Quel est le sens de cet obiter inattendu ? Après tout le tribunal était libre de ne pas prononcer l’amende même s’il estimait la requête abusive : le règlement (art. R.741-12 du Code de justice administrative : « le juge peut infliger ») se borne à lui en offrir la faculté. On aurait ici affaire à une espèce de tolérance administrative dans sa version juridictionnelle (v., récemment, F. Grabias, La tolérance administrative, préf. B. Plessix, Dalloz, 2018 ; ead., (Dés)ordre et tolérance, AJDA 2020.2069). Il demeure que le rôle du juge est d’appliquer le droit ; ses motifs ne peuvent être que le substrat de ses arrêts. Rien ne signale mieux le dépassement de son office que cette motivation en suspens dans le jugement, totalement déconnectée du dispositif.

Mais en vérité il est douteux que la requête fût réellement abusive. Le licenciement disciplinaire est une mesure trop grave pour ne pas trouver normal qu’on tente de la faire annuler. D’ailleurs la cause n’était pas si mauvaise. Le requérant avait su donner quelques sueurs froides à l’administration, qui outre la faute avait eu l’imprudence d’invoquer la perte de confiance, et plaidait la substitution de motifs pour échapper au couperet du détournement de procédure.

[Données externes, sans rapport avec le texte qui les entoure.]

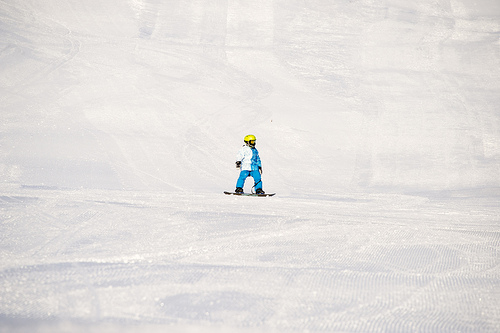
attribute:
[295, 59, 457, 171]
snow — white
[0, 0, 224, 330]
snow — white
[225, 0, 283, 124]
snow — white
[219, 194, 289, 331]
snow — white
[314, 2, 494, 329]
snow — white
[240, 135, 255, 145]
helmet — yellow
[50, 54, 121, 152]
snow — white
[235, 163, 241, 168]
gloves — black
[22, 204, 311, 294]
snow — white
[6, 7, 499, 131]
snow — white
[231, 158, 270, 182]
pants — blue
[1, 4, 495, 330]
snow — white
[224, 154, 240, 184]
glove — black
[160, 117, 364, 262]
snow — white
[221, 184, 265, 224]
boots — black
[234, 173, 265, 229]
pants — blue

C’est ce qui nous fait privilégier une seconde hypothèse herméneutique. Au point de vue du droit, la requête n’était point abusive ; mais elle l’était au point de vue de la morale. Non omne quod licet honestum est, dit Paul : tout ce qui est permis n’est pas honnête. Sous l’oripeau du droit le tribunal a voulu marquer sa réprobation morale. Le procédé, mutatis mutandis, n’est pas absolument sans précédent. Lorsqu’il est saisi de conclusions à fin de suppression des discours injurieux ou diffamatoires, le juge administratif se plaît quelquefois à rejeter la demande, tout en stigmatisant expressément la virulence « regrettable » des écritures litigieuses (p. ex., récemment, C.E., 6 nov. 2019, n° 423084, inédit, § 9). Ici le tribunal va plus loin, car il se saisit d’office. Seulement voilà : il n’est point de lois ni de règlements qui donnent aux juridictions le pouvoir de donner aux parties des leçons de morale indépendamment de l’application du droit. Mais comment pourrait-on reprocher aux tribunaux leurs sermons pontifiants ? Ils ne font que récupérer un besoin de morale persistant que ne satisfont plus les structures traditionnelles de la société : la famille, l’école, voire la religion ; autant d’institutions en perdition. À cet égard, le jugement rapporté révèle une crise profonde qui dépasse le seul domaine du droit.

Mots-clefs : fonction publique ; agents publics ; discipline ; licenciement ; procédure ; requête abusive ; morale.